General Column Division 1 Back

  • Place Name: First Place
    Contestant Name: A&M-College Station
    Entry Title: Opinion: Keep politicians — not professors — out of A&M's classrooms
    Entry Credit: Wyatt Pickering
    Judge Comment: Clearly reported/researched. Strong voice and LOCAL, relevant news hook carried all the way through the piece. Crisp in structure and focus. Well done!
  • Place Name: Second Place
    Contestant Name: Retrograde
    Entry Title: UTD’s handling of Box-a-Thon is yet another case of campus censorship
    Entry Credit: Tyler Crivella
    Judge Comment: Well-researched, clear reporting, strong voice and an absolute direct bullseye on local impact.
  • Place Name: Third Place
    Contestant Name: UT-Arlington
    Entry Title: LGBTQ+ visibility on campus
    Entry Credit: Elwim Sorto
    Judge Comment: Now this is a column that provides added value to the conversation, with strong, specific local examples that highlight how UTA, a public college, is affected by national and state political pressure. Tone, structure overall was smooth and clear. Maybe some overall tightening can help this land a bit more sharply. I'd have loved to know specific examples of who at UTA may be pushing back and whether the overall call to action can tie into work already being done/worth recognizing to give it a bit more of a UTA edge. Nicely done.
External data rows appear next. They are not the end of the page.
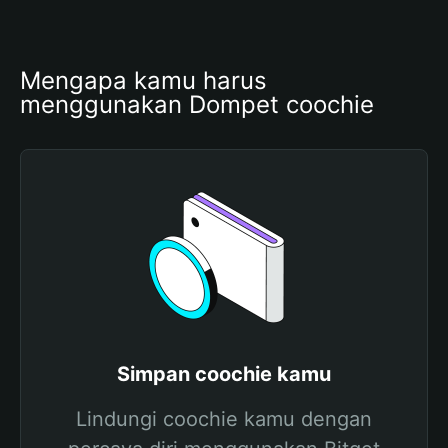
Mengapa kamu harus 
menggunakan Dompet coochie
Simpan coochie kamu
Lindungi coochie kamu dengan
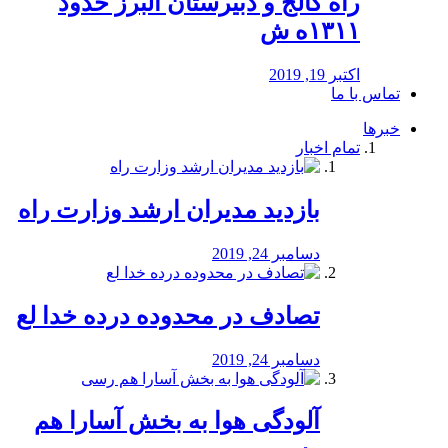
راه كالج و دبيرستان البرز حدود
۱۳۱۱ه ش
اکتبر 19, 2019
تماس با ما
خبرها
تمام اخبار
بازدید مدیران ارشد وزارت راه
دسامبر 24, 2019
تصادف در محدوده درده خدا لع
دسامبر 24, 2019
آلودگی هوا به بخش آسارا هم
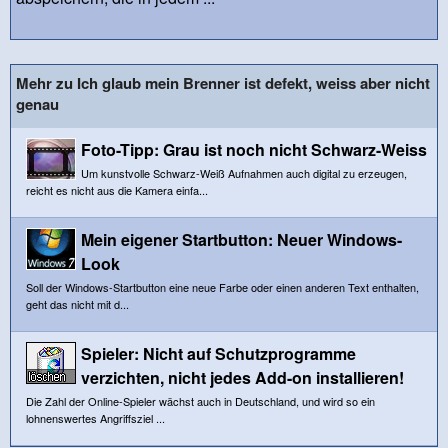
Mehr zu Ich glaub mein Brenner ist defekt, weiss aber nicht
genau
Foto-Tipp: Grau ist noch nicht Schwarz-Weiss
Um kunstvolle Schwarz-Weiß Aufnahmen auch digital zu erzeugen,
reicht es nicht aus die Kamera einfa...
Mein eigener Startbutton: Neuer Windows-
Look
Soll der Windows-Startbutton eine neue Farbe oder einen anderen Text enthalten,
geht das nicht mit d...
Spieler: Nicht auf Schutzprogramme
verzichten, nicht jedes Add-on installieren!
Die Zahl der Online-Spieler wächst auch in Deutschland, und wird so ein
lohnenswertes Angriffsziel ...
  • Place Name: Honorable Mention
    Contestant Name: Abilene Christian
    Entry Title: Our hood, our responsibility
    Entry Credit: Zion Webb
    Judge Comment: Extremely personal, courageous column that does well at showing how an individual moment fits into the big picture of overall social construct and humanity within our nation. The throughline hook/news peg is there, and mostly focused. Structure needs a little support, but not much. Voice isn't strong all the way through to carry readers, but plenty of moments that pulled at heartstrings and made me feel some type of way, whether I agreed or not. Keep what works, refine where voice may not be as strong or direct. If I were to make this stronger, it would be moving this part much higher up and weaved the personal story around this: "George Floyd’s last breath was drawn under the pressure of a knee. Children’s laughter silenced in classrooms turned into graveyards. Headlines about mass shootings and political assassinations, such as that of Charlie Kirk, incited division instead of peace. We live in a culture where bullets, blood and barbarity scream louder than brotherhood, and hate drowns out the love we should give each other." And then I would've ended on this part, for the entire piece to come full circle with a bit of tightening: "But this I do know: God did not create us for division. He created us in his image, not to divide, but to unite and share his truth. We’ve got to build up each other when the world tells us to be divided. We’ve got to choose words over guns or fists, looking away from violence. And we’ve got to have tough, respectful conversations with people that we wouldn’t normally collide with. This is not my hood. This is ours. And when it’s ours, we should do our very best to protect it and those within it." Overall, hindsight is 20/20, and this piece still hits hard.
  • Competition Comment: It's clear Texas journalism is alive and well, with curiosity-driving students and diligent educators. Reminds me of my moments as a J-school student. And absolutely, student media is media. I can't wait to see how some of these students do in the field.